My "method" of getting "in shape" consisted of Googling "weight lifting for weight loss" and picking a workout routine that the readers of a weightlifting website voted as "the best". I also made an effort to think about eating less junk food. I bought a gym membership and started on a 6 day a week workout routine after work.
I made it a point to only weigh myself once a month and not obsess about early results. The rational being that so long as I was sticking to the schedule and making an effort, I would see results at some point. I set a weight loss goal of 18 to 30 months to achieve a target weight and 6 to 8 months to reach a "ideal" workout target for the amount of weight I was lifting.
The first couple of months went fairly good.
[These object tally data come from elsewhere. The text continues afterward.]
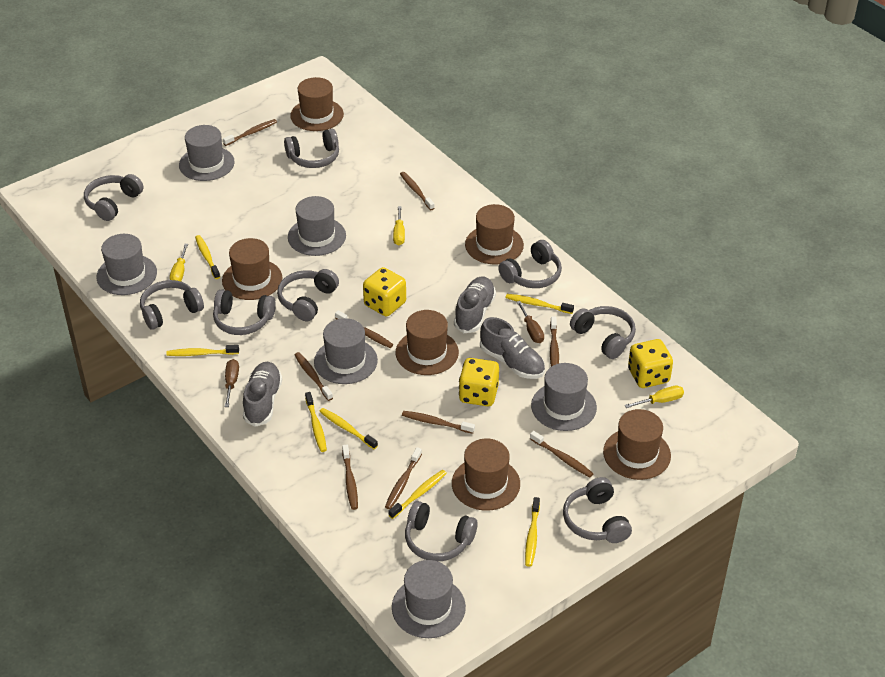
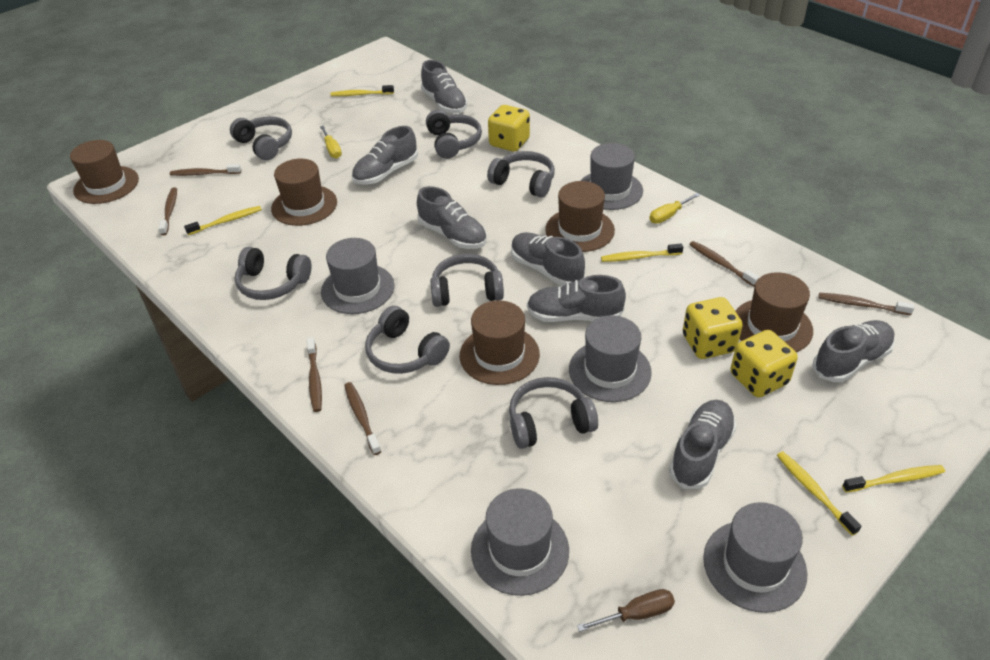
brown hat: 6 -> 5
brown screwdriver: 2 -> 1
brown toothbrush: 9 -> 6
grey hat: 6 -> 5
grey headphones: 9 -> 7
grey shoe: 3 -> 7
yellow screwdriver: 3 -> 2
yellow toothbrush: 7 -> 5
I did most of what I set out to do and my strength was growing according to schedule. Then I hit a wall, or a plateau depending on how you look at it. I stopped being able to increase the weights I was lifting. My body weight remained steady and then started yo-yoing on me. I was tired of my workouts and discouraged about my results.
I needed a new plan.
So I asked an older guy at the gym what he thought I should do. He suggest that I forget about the system I was doing and focus on getting my strength at target levels BEFORE even THINKING ABOUT LOSSING WEIGHT AGAIN. That seemed like crap advice to me, since the goal is to lose weight. So I floundered around for another 6 weeks or so not making any progress and even putting a couple of pounds back on. It seems like maybe two or three other guys gave me the exact same advice too.
A couple of points about lifting weights to lose weight:
- Advice on weight lifting routines to "lose weight" should be taken with a grain of salt. Skip that. Advice on the internet designed to help a person who is at 10% body fat drop down to 7% body fat so they can go to a competition might not work so great if you need to drop inches and pounds.
- If you're really out of shape, getting muscle back should be the priority, not dropping pounds. This is counter intuitive. It is also correct. Focus on getting to your target performance level. If you want to rep 10 X 275lbs on the bench (or whatever combination of lifting exercise goals) as a way to lose body fat then focus on getting to the 275lbs not on dropping weight.
- IF you're old, meaning over 30, 40, 50 etc, admit it and deal with it. You might need more than one rest day a week to recover and get stronger/leaner.
- There is no "perfect" or "best" plan that works for everyone, every time.
- If you don't have a plan, pick one. Any one. That's right it doesn't matter much. Just start lifting correctly and stick with the routine for at lest 3 months.
- Reevaluate after 90 days of doing the plan. Now you have started a new habit and you have some kind of idea about how your body is reacting to the exercise.
- Get a new plan and try it for 90 days.
- Rinse and repeat.
What I like about the new plan:
- All free weights all the time. I had become dependent on the Smith machine. I like the Smith Machine. If you are lifting late at night, by your lonesome its nice to be able to twist your wrists and "save" yourself from a bad rep. BUT by the time you're pressing/squatting etc 200lbs or better on the Smith, you're in good enough shape to use the free weights and get your balance and auxiliary muscles into the act. I was stuck with my crutch and need to move on.
- It takes 35 to 45 minutes including warm up to get it all done.
- It's a "major muscle group" plan. I had been doing all the muscle groups individually once a week and wasn't making much progress.
- I'm doing 3 exercises I wasn't doing before.
- Once you plateau there is a plan designed to move you into more "advanced" lifting.
- Add regular moderate cardio.
- Get a flexibility routine
- Work on diet. I like "healthy" foods, I just like eating refined carbs too. The carbs are killing me, probably literally.
- I'm thinking that a massage routine might help my recovery. The problem is that I don't have that kind of money in the budget right now.